The following Monday, Mark and I met with Dr Sauer. It was such a refreshing consultation with Dr Sauer; truly amazing. He spent nearly two hours with us discussing everything in detail, our fertility history, statistics and the testing plan going forward. He made us feel reassured and positive, knowing that we still had so many parameters on our side; the fact that we already had a successful pregnancy, that we were still considered relatively young, and that we were now taking the next best steps seeing fertility specialists. I felt like I had reached a real mental hurdle having met with Dr Sauer. For him it wasn't just professional, but personal as well because his daughter had suffered 3 miscarriages and was about to give birth to a baby. He is also the pioneer of some fertility procedures, so is known worldwide. We knew we were in good hands.

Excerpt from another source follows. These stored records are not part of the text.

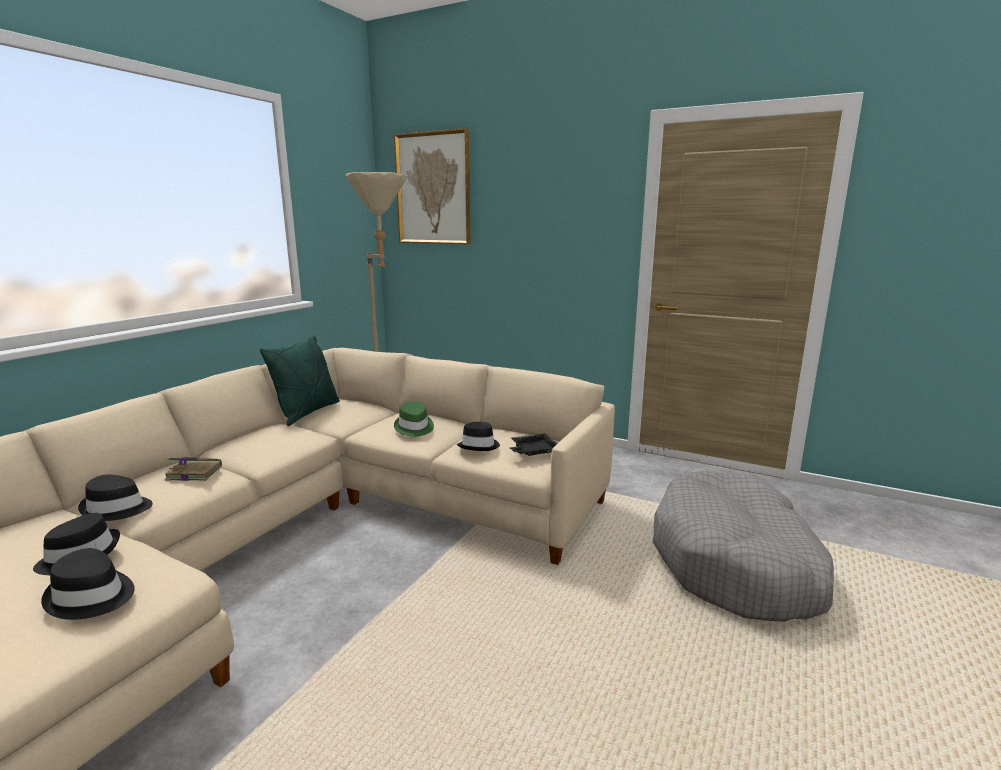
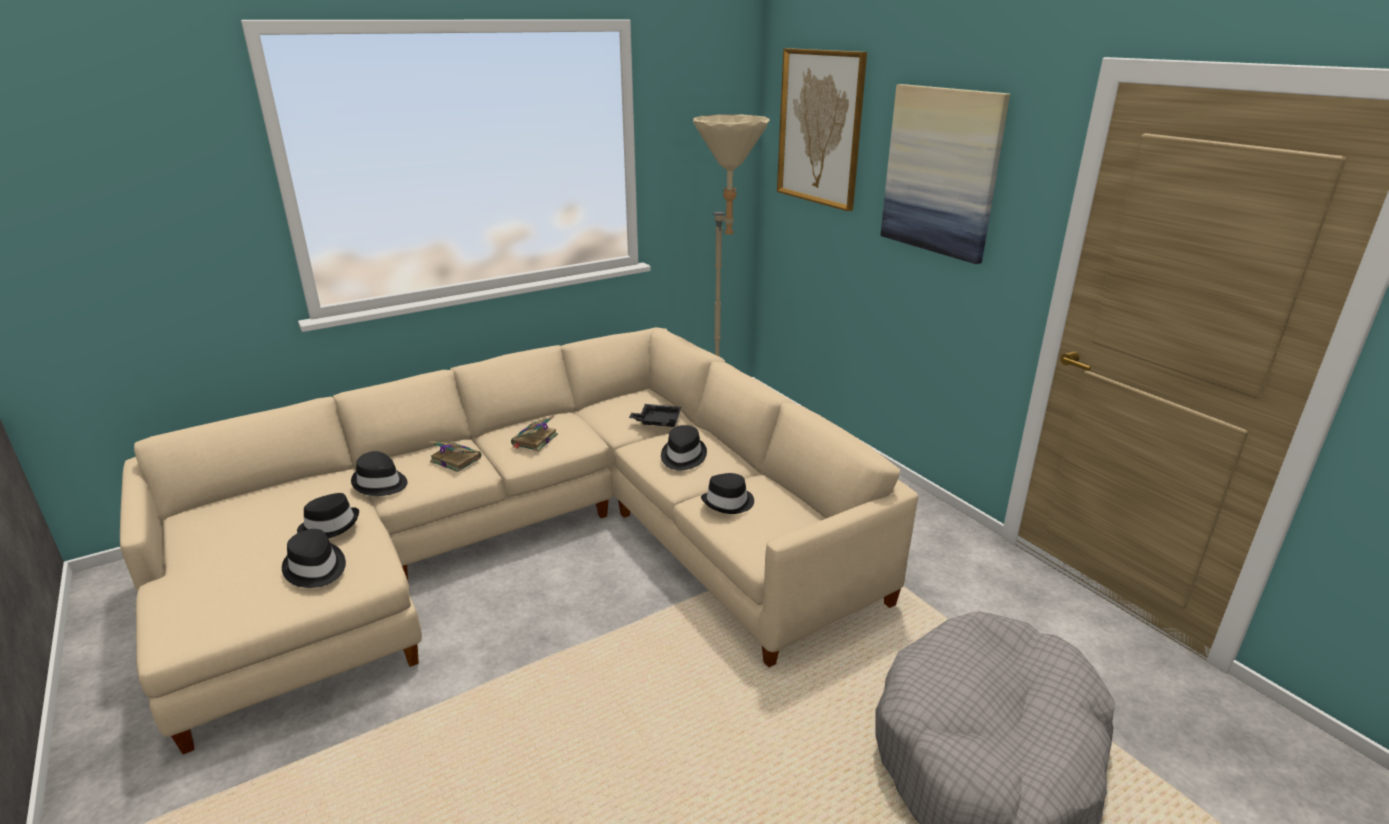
camera: 30 degrees right, 10 degrees up
green pillow [260,335,340,426] -> none
green hat [394,401,434,437] -> black hat [661,425,707,470]
black tray [510,433,558,456] -> black tray moved to [629,404,681,427]
none -> book [511,416,558,451]
none -> picture [881,84,1010,264]

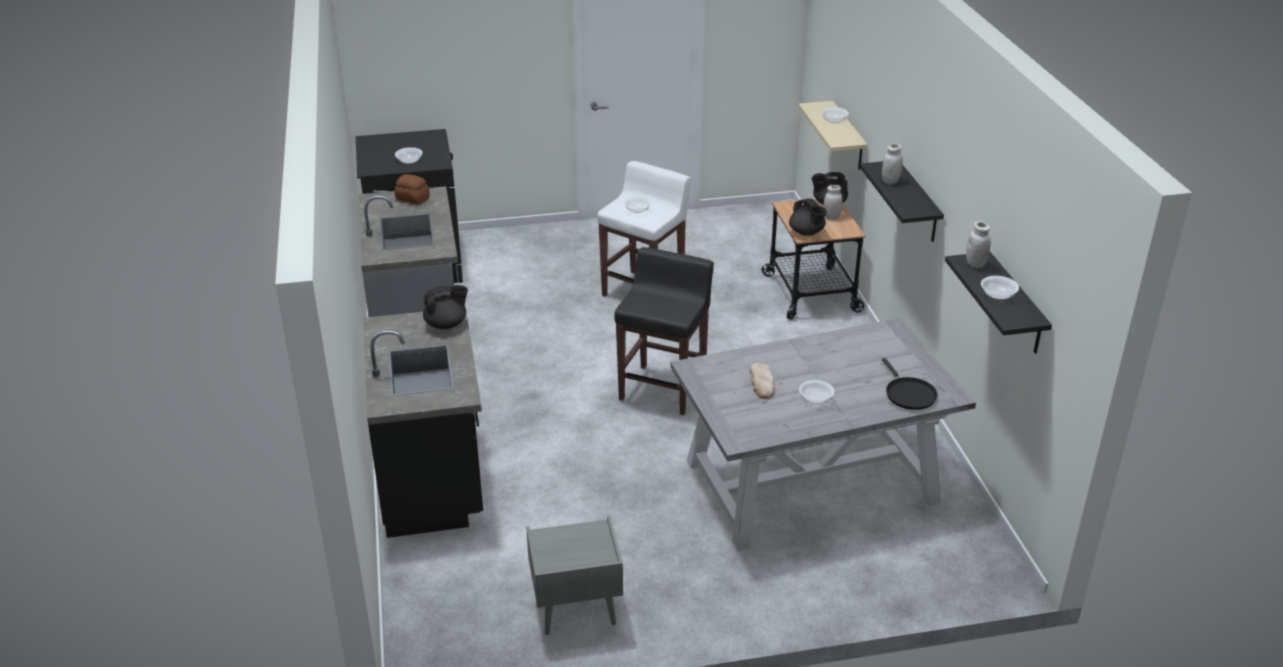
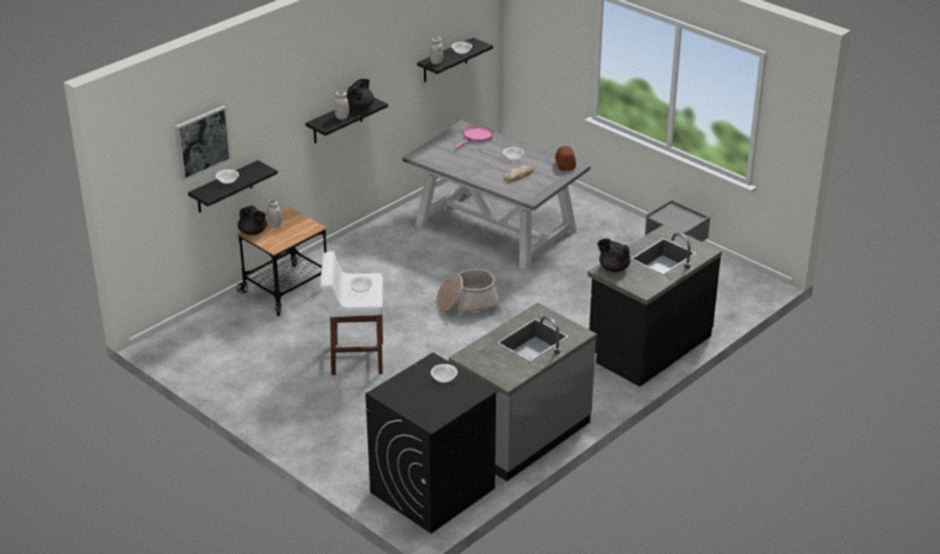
camera: 125 degrees left, 0 degrees up
bread [395,174,430,205] -> bread moved to [555,146,576,171]
black stool [614,247,714,415] -> basket [436,269,501,317]
black teapot [789,198,827,236] -> black teapot moved to [346,79,374,110]
beige shelf [798,101,868,170] -> black shelf [188,160,278,213]
black frying pan [882,358,938,410] -> pink frying pan [455,126,493,149]
none -> picture [175,105,231,181]

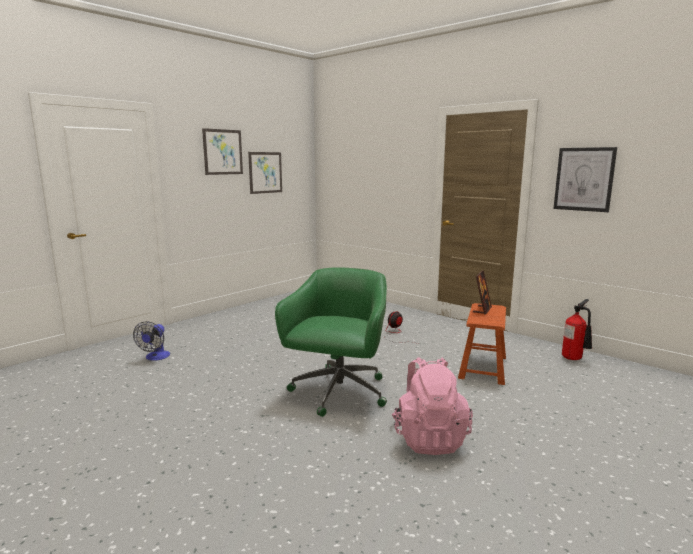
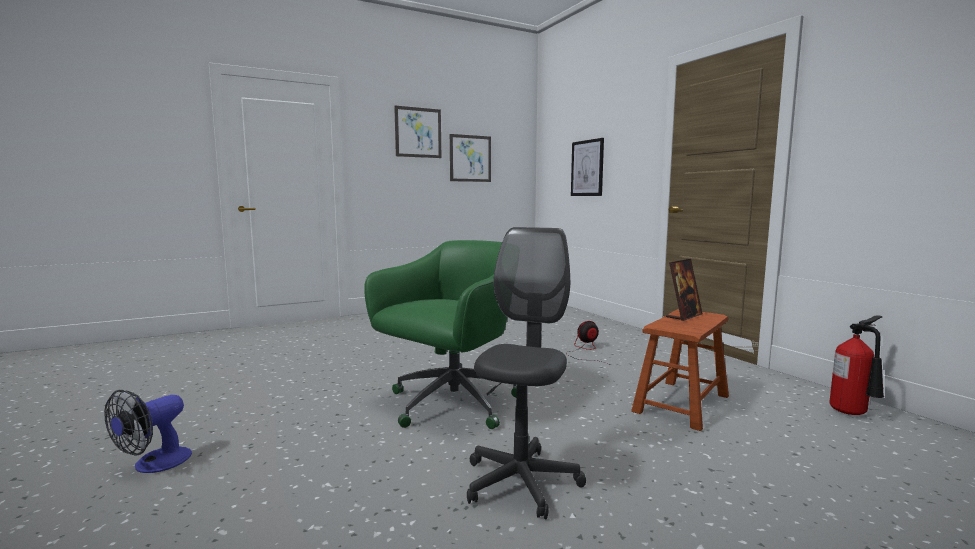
camera: 20 degrees right, 5 degrees down
fan [133,322,170,361] -> fan moved to [104,390,192,473]
pink backpack [392,357,473,455] -> grey office chair [467,227,586,519]
picture [554,147,617,212] -> picture moved to [571,138,604,196]

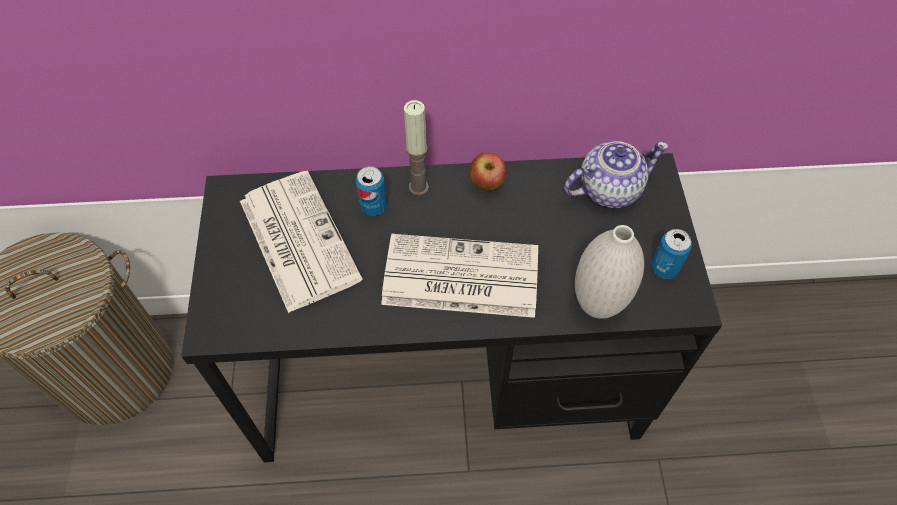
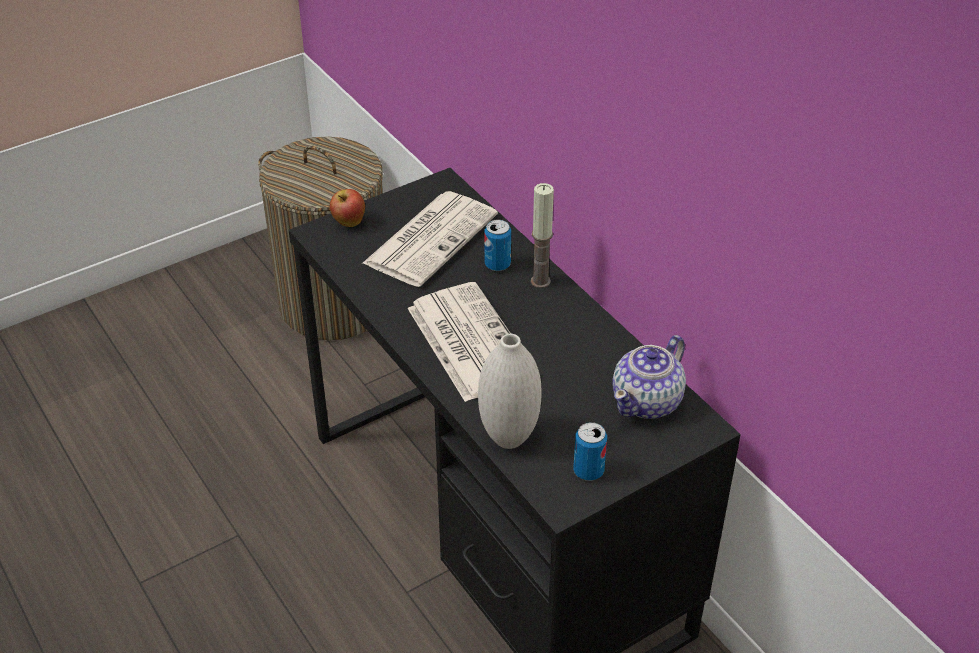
camera: 60 degrees right, 15 degrees down
apple [469,153,507,191] -> apple moved to [330,189,365,227]
teapot [564,141,669,208] -> teapot turned 90 degrees clockwise [612,335,686,419]

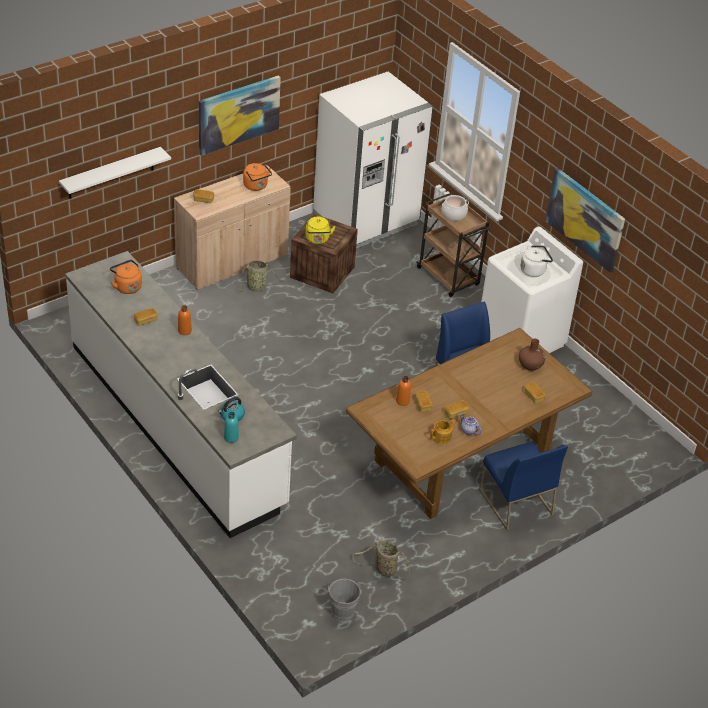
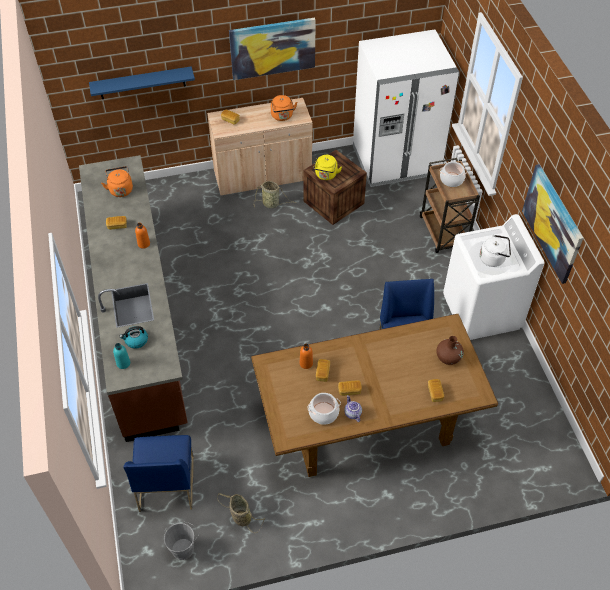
camera: 25 degrees right, 10 degrees up
white shelf [59,147,171,199] -> blue shelf [89,66,195,99]
white counter [65,251,297,538] -> brown counter [79,155,188,442]
teapot [430,419,456,444] -> cooking pot [308,393,341,425]
blue chair [479,442,568,530] -> blue chair moved to [123,435,194,512]

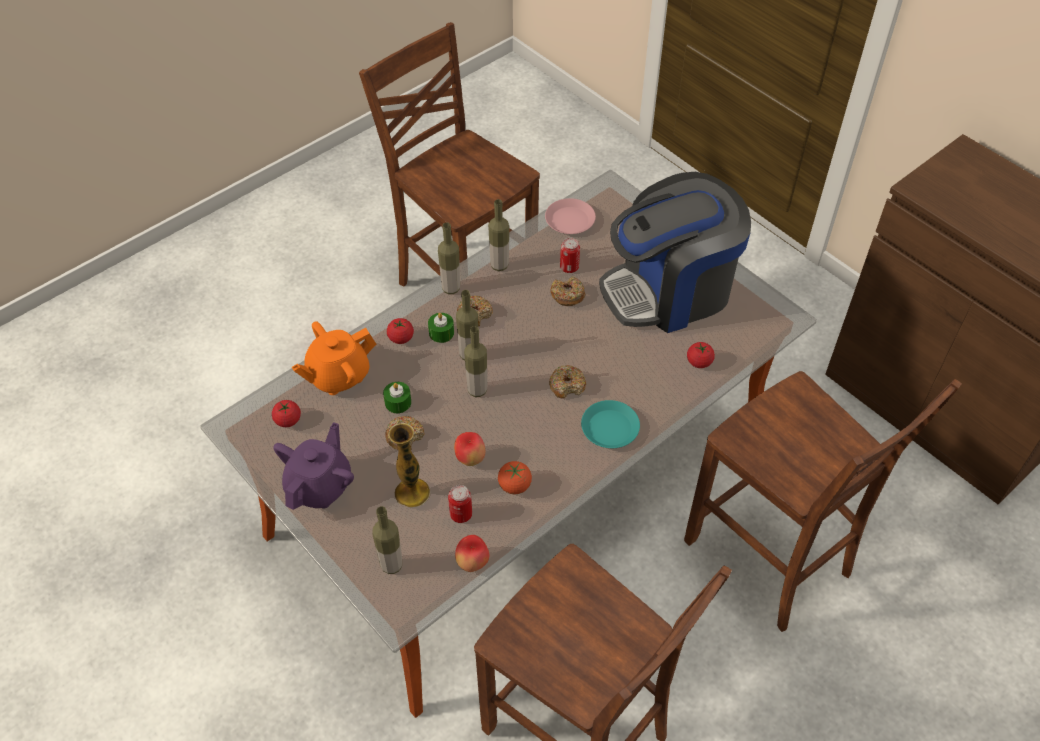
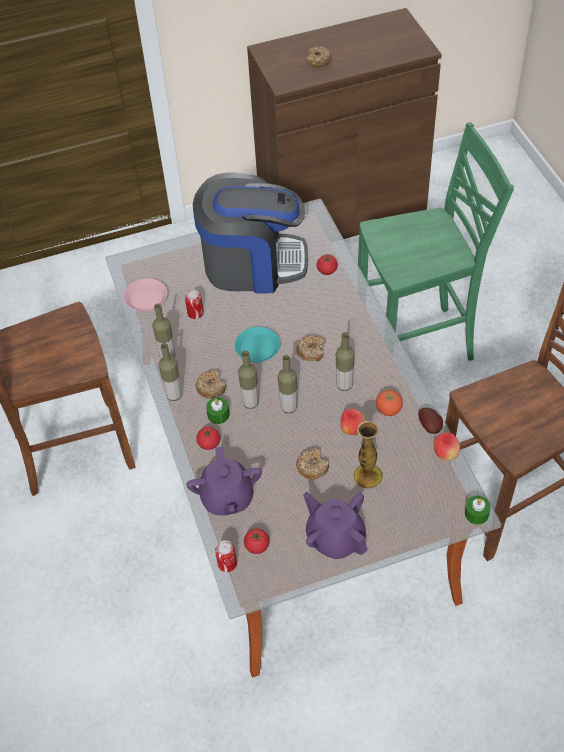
camera: 65 degrees left, 0 degrees up
orange teapot [291,321,376,395] -> purple teapot [186,446,262,516]
bottle [372,506,402,574] -> bottle moved to [336,332,355,391]
green candle [383,382,411,413] -> green candle moved to [465,496,491,525]
can [448,485,472,523] -> can moved to [215,540,237,572]
donut [551,276,585,306] -> donut moved to [307,47,332,67]
turquoise plate [581,400,640,448] -> turquoise plate moved to [235,327,280,362]
coffee machine [599,172,751,333] -> coffee machine turned 90 degrees counterclockwise [193,172,308,294]
brown chair [684,371,962,632] -> green chair [358,122,514,361]
none -> potato [418,408,443,434]

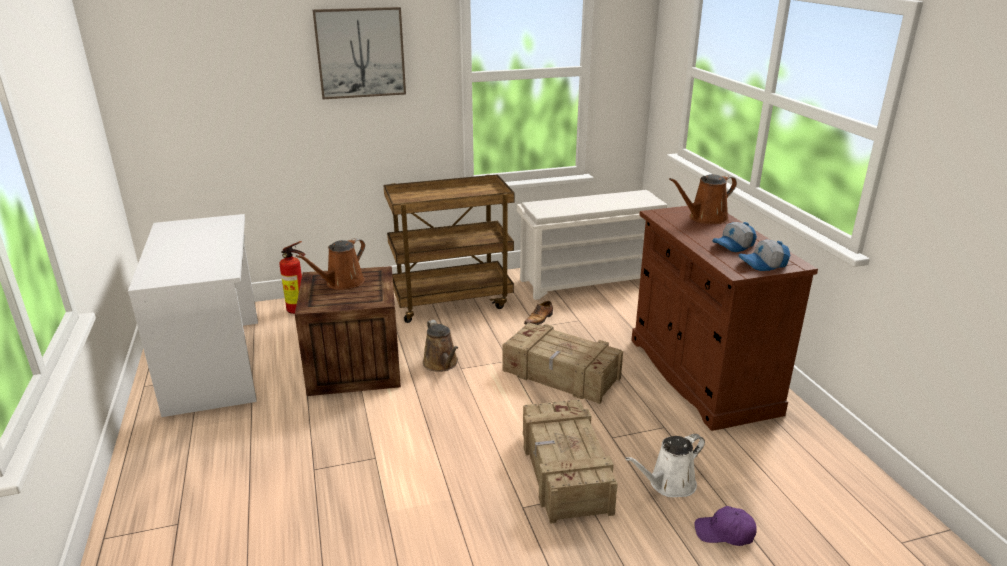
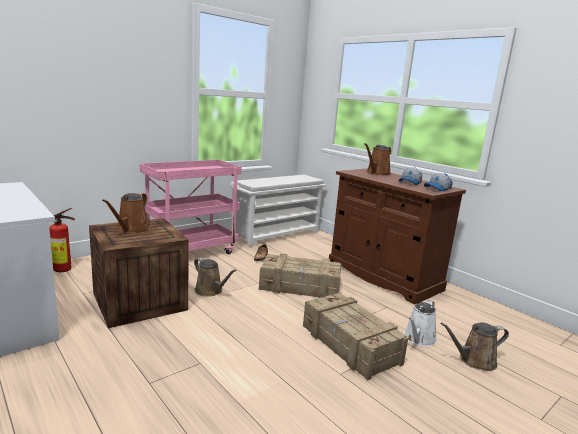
camera: 25 degrees left, 10 degrees down
picture [312,7,406,99] -> none
brown cart [383,174,514,323] -> pink cart [140,160,242,254]
purple cap [695,506,757,546] -> brown watering can [441,322,509,371]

We started some of the genetic blood work that day. Dr Sauer's nurse, Maria, called me to the next day as I was on my way to do the thrombophilia panel blood work to tell me that my hCG levels were still very elevated, and that I obviously had tissue still there so could not continue with the testing until my hCG was back to zero. I was told to come in for an ultrasound the next day to confirm the remaining tissue and potentially book in for a D&C. This was not music to my ears at all. I had been dreading the possibility of another procedure after my horrible experience back in January. The next day (Wednesday), I had the ultrasound and the Dr pointed out to me the large amount of tissue that was still remaining. Time was tight because we were flying to Australia the next day for Jonno's wedding. I rang Dr Holden, but he was not in the office and rang Dr Perera to confirm that she would be able to perform the MVA/D&C that day in the office at the hospital. I had it done that afternoon, and the experience could not have been more different than the previous MVA. While Dr Holden had prepared me for the pressure, which was excruciating pain, of each of the numbing syringes, Dr Perera only prepared me once and then said, "All done". I couldn't believe it; all 5 syringes had been given and I hadn't felt a thing. Dr Perera said that she couldn't take credit for the procedure being painless, because my cervix may have been more receptive this time, considering that I'd already been passing tissue. Whatever the reason, if (God forbid) I ever need another MVA, I'll be asking for Dr Perera.